What makes the problem different from that for the transition probability density function are the boundary and final conditions. If the variable y is actually on the boundary of the region $\Omega$ then clearly the probability of exiting is one
$$
C(y, t, t') = 1 ~ \text{on the edge of } \Omega
$$
On the other hand, if we are inside the region $\Omega$ at time t’, then there is no time left for the variable to leave the region and so the probabiilty is zero.
$$
C(y, t', t') = 0
$$
Expected first-exit times
expected first-exit time u(y, t)
$$
u(y, t) = \int_t^\infty{(t' - t) \frac{\partial C}{\partial t'}dt'}
$$
$$
u(y, t) = \int_t^\infty{1 - C(y, t; t')dt'}
$$
The function C satisfies the backward equation in y and t
$$
\frac{\partial C}{\partial t} + \frac{1}{2}B(y, t)^2\frac{\partial^2 C}{\partial y^2} + A(y, t)\frac{\partial C}{\partial y} = -1
$$
Since C is one on the boundary of $\Omega$, u must be zero around the boundary of the region.
Another example of optimal stopping
Timing to sell - 2 assumptions
- Knowing the statistical/stochastic properties of investment value
$$
dS = \mu(S)dt + \sigma(S)dX
$$
- Wanting to sell at the time which maximize the expected value of investment, with suitable allowance being taken for the time value of money
$$
\frac{1}{2}\sigma(S)^2\frac{d^2 V}{dS^2} + \mu(S)\frac{dV}{dS} - rV = 0
$$
The last term on the left is the usual time-value-of-money term
This must be solved subject to
$$
V \geq S
$$
with continuity of V and dV/dS. This constraint ensures that we maximize our expected value.
Expectations and Black-Scholes
$$
dS = \mu S dt + \sigma S dX
$$
$$
\frac{\partial p}{\partial t} + \frac{1}{2}\sigma^2 S^2 \frac{\partial^2 p}{\partial S^2} + \mu S \frac{\partial p}{\partial S} = 0
$$
Expected value of some function F(S)
$$
p_F(S, T) = F(S)
$$
Present value of the expected amount of an option’s payoff
$$
e^{-r(T - t)}p_F(S, t)
$$
$$
P_F(S, t) = e^{r(T - t)}V(S, t)
$$
$$
\frac{\partial V}{\partial t} + \frac{1}{2}\sigma^2 S^2 \frac{\partial^2 V}{\partial S^2} + \mu S \frac{\partial V}{\partial S} - rV= 0
$$
$$
dS = \mu S dt + \sigma S dX
$$
This is called the risk-neutral random walk.

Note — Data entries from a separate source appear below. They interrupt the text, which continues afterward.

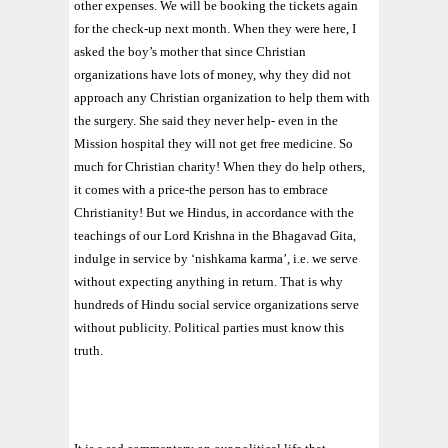
other expenses. We will be booking the tickets again
for the check-up next month. When they were here, I
asked the boy’s mother that since Christian
organizations have lots of money, why they did not
approach any Christian organization to help them with
the surgery. She said they never help- even in the
Mission hospital they will not get free medicine. So
much for Christian charity! When they do help others,
it comes with a price-the person has to embrace
Christianity! But we Hindus, in accordance with the
teachings of our Lord Krishna in the Bhagavad Gita,
indulge in service by ‘nishkama karma’, i.e. we serve
without expecting anything in return. That is why
hundreds of Hindu social service organizations serve
without publicity. Political parties must know this
truth.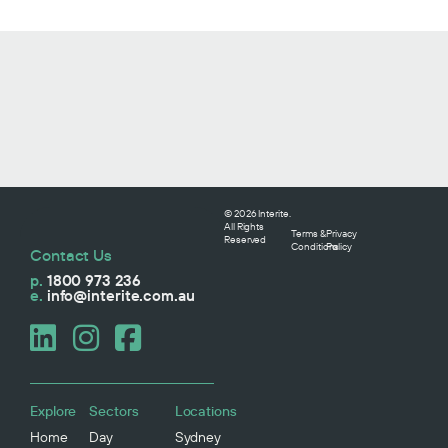
© 2026 Interite.
All Rights
Terms &
Privacy
Reserved
Conditions
Policy
Contact Us
p.
1800 973 236
e.
info@interite.com.au
Explore
Sectors
Locations
Home
Day
Sydney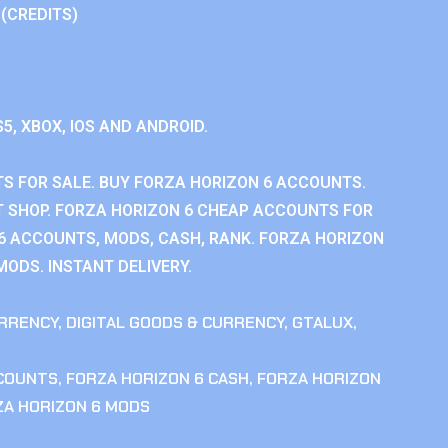
 (CREDITS)
S5, XBOX, IOS AND ANDROID.
S FOR SALE. BUY FORZA HORIZON 6 ACCOUNTS.
 SHOP. FORZA HORIZON 6 CHEAP ACCOUNTS FOR
 6 ACCOUNTS, MODS, CASH, RANK. FORZA HORIZON
MODS. INSTANT DELIVERY.
RRENCY
,
DIGITAL GOODS & CURRENCY
,
GTALUX
,
CCOUNTS
,
FORZA HORIZON 6 CASH
,
FORZA HORIZON
ZA HORIZON 6 MODS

The fair value of an option is the present value of the expected payoff at expiry under a risk-neutral random walk for the underlying.
$$
\text{option value} = e^{-r(T - t)}E[payoff(S)]
$$
provided that the expectation is with respect to the risk-neutral random walk, not the real one
.
This result is the main contribution to finance theory of what is known as the martingale approach to pricing.
A common misconception
Delta is not the probability of an option ending up in the money. The 2 reasons are
- There is a $\mu$ in the formula for the probability. There is no $\mu$ in the option’s delta. We want to know what the real probability of ending up in the money is, and option prices have nothing to do with real probabilities.
- There is a sign difference.
Summary
If you own an American option when do you expect to exercise it? The value depends theoretically on the parameter $\sigma$ in the asset price random walk but the expected time to exercise also depends on $\mu$; the payoff may be certain because of hedging but you cannot certain whether you will still hold the option at expiry.